The best funeral transportation service will help the family to make the best decision possible, and to make it with the best equipment, says Mike Houser, vice president of business development for funeral transportation company Transdev.
And Transdev is working to bring these technologies to the funeral homes of the future.
Housers’ company, which he founded in 1998, is among a handful of funeral transportation companies that are exploring the possibility of incorporating high-tech technology into their vehicles.
“Our goal is to bring technology to the transportation industry that will give people greater convenience, less waiting time, and lower costs,” Housier says.
“The technology will be in the truck or van itself, so you can get to your destination faster and be there more quickly.
And you won’t have to pay for parking, because you’ll be using your own vehicle.”
That’s what Transdev plans to do when it begins offering funeral transportation services in the coming years.
But the company is taking a wait-and-see approach.
“There are so many variables involved,” Hoeser says.
In a typical funeral, the funeral procession will be led by at least one funeral home representative, which means it could take a funeral home three to four days to get to the graveyard.
And a funeral has a maximum of eight vehicles.
Transdev’s funeral vehicle service is more than 20 years old, and Housser says it is still in its early days.

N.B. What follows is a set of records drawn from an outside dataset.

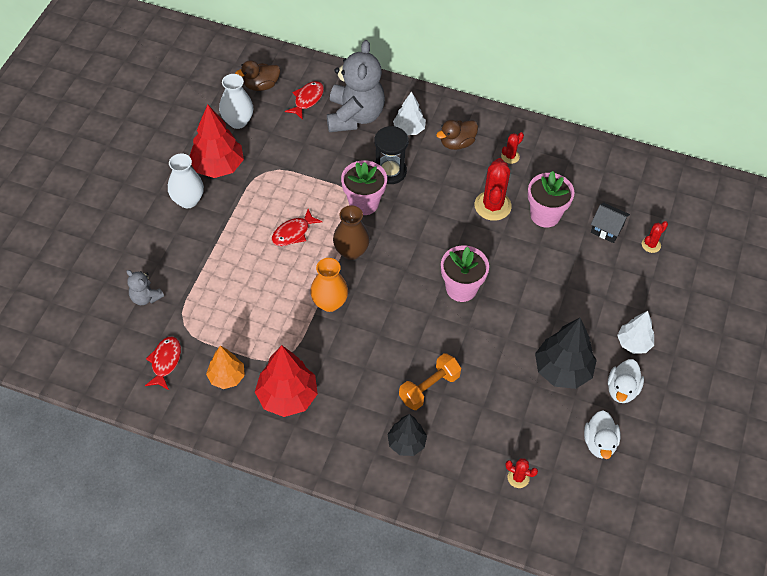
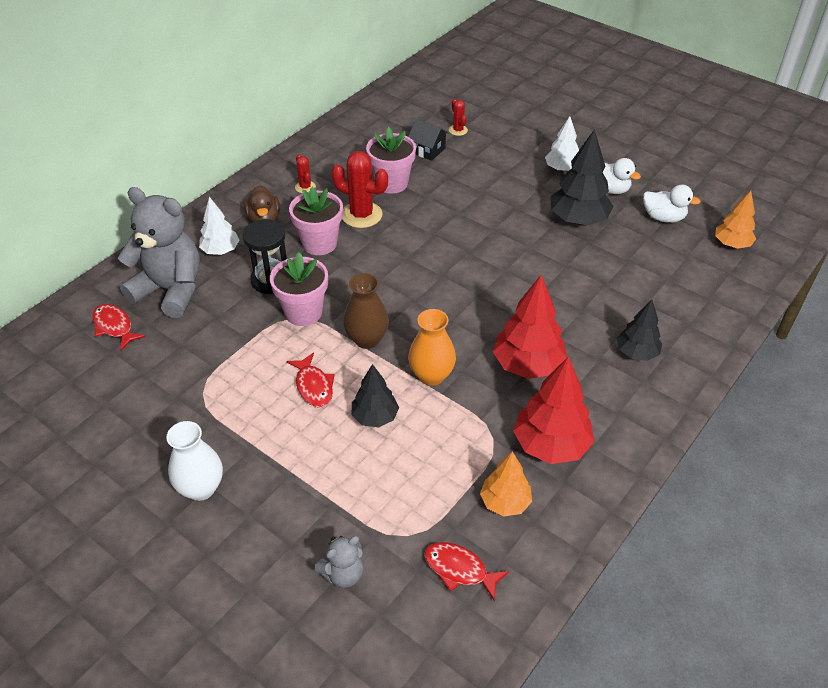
camera: 70 degrees left, 10 degrees down
(218, 166) = (163, 442): red tree -> red tree (527, 365)
(238, 121) = (100, 404): white vase -> none
(261, 85) = (57, 366): brown duck -> none
(277, 278) = (375, 417): none -> black tree
(429, 388) = (572, 318): orange dumbbell -> none
(461, 288) = (455, 263): pink flower pot -> pink flower pot (319, 243)
(518, 478) = (692, 280): red cactus -> none
(586, 508) = (732, 244): none -> orange tree
(607, 229) = (427, 150): black house -> black house turned 75 degrees clockwise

He says the company plans to provide some basic information to the grieving family in the form of a funeral service brochure and a brochure about the funeral vehicle, such it may be.

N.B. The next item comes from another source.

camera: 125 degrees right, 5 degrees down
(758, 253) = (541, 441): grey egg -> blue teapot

“We hope to make some kind of a website where we’ll give them a little more information about the vehicle,” Houseser says, and he says Transdev will also begin offering funeral service packages for those that have a disability, including a casket and burial arrangements.
“A lot of people will want to go with the more traditional funeral services, because they know that they’re going to be in a more intimate setting, and they’ll be able to have their loved one there,” Homser says in an interview.
“But people will also want to be able [to] do things like having a visitation or going out with friends, and having the family meet at the cemetery.”
For the past two years, Transdev has been looking into ways to improve the service.
The company is working with a funeral transportation consultant to design a system that could allow funeral homes to offer funeral transportation for those who are unable to go to the gravesite.
“This way, we’ll have more flexibility for the grieving person,” Hyser says of the system.
And he says the Transdev system will also be more accessible to the elderly and those with disabilities.
Homeser says the system will have a simple interface, similar to the way Google Maps works, so that it is easy to understand and navigate.
And the company will be working with the funeral industry to offer more customized packages for the deceased.
“When we have a funeral, we want to make things simple for the families,” Hayser says while talking about Transdev, which also operates an online service for funeral vehicles.
Homsers company, Trans Dev, is offering its funeral service in four cities in the U.S. — Dallas, Houston, San Antonio and Nashville.
It will also offer its service in Phoenix, San Diego, San Francisco and Los Angeles.
“In some cities, we’ve been able to offer the funeral service without the cost of parking,” Hemsers says.
Haysers says the more the company can offer services, the better it will be.
Hysers says Trans Dev is still working to expand its service and expand its services to other funeral transportation providers.
But Hyssers says his company is looking at a number of options for the future, including offering a virtual funeral, and the possibility to offer a personalized funeral for someone who has Alzheimer’s disease.
Hoesers says that Transdev may consider offering an in-home funeral.
But, he says, it would be very difficult for the company to offer that.
“To offer a virtual burial would be so expensive that it wouldn’t be worth it,” Hamser says about the possibility.